ATLANTA - Gov. Sonny Perdue's plan for a vote on the state flag didn't officially go anywhere in the General Assembly last week.
But there was plenty of flag-related activity outside the Gold Dome, as lawmakers prepared to consider a nonbinding referendum that would give voters three choices.
They could opt for the current flag pushed by then-Gov. Roy Barnes in 2001, the controversial Confederate battle flag version adopted in 1956 or the banner that flew over the state before '56.
Civil rights groups gathered last week in Atlanta to call even the idea of a vote a travesty, saying they would boycott the referendum if it's approved by the Legislature.
And business leaders, most notably Atlanta Falcons owner and Chamber of Commerce bigwig Arthur Blank, ended days of fence-sitting to say that they, too, are against a flag change.
Southern heritage groups and Mr. Perdue's Republican supporters in the Legislature keep saying that a vote is the only way to put the emotional issue in the past once and for all.
Like most political issues, there's plenty of rhetoric to go around. Nobody knows how the issue will pan out. Here's a quick look at possible scenarios for Mr. Perdue - the best case, the worst case and the one he could at least live with:
BEST CASE: The General Assembly approves Mr. Perdue's call for a vote on the flag. After a well-attended series of forums on race relations, which he's suggested, Georgians go to the polls and pick the pre-1956 flag. Lawmakers hear the voice of the people and officially adopt the old banner. Mr.
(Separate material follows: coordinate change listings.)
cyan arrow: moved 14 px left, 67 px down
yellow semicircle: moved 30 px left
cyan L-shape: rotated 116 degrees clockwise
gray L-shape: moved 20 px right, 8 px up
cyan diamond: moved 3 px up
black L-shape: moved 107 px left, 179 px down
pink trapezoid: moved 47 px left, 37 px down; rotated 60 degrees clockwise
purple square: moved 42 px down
Perdue satisfies his campaign pledge.
Southern heritage groups get a flag steeped in Confederate history and black groups get one that doesn't include the battle emblem they despise.
WORST CASE: Ironically, the worst political outcome for Mr. Perdue might be to get what many of the folks who voted for him want. If the Legislature ultimately returns to the 1956 flag, Georgia gets a black eye in the national media.
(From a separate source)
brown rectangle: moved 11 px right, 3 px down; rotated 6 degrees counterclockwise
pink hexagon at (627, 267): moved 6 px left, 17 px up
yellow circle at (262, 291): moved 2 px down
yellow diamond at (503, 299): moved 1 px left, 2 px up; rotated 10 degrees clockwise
Mr. Perdue becomes the governor who, in 2003, put a Confederate flag back over Georgia, and a huge turnout of Democrat-friendly black voters spells trouble for his 2006 re-election effort.
COULD LIVE WITH: Politically, Mr. Perdue comes out all right if the Legislature sits on his bill. He could blame Democrats for blocking the flag vote and appeal to voters to elect more Republicans for another chance at a vote.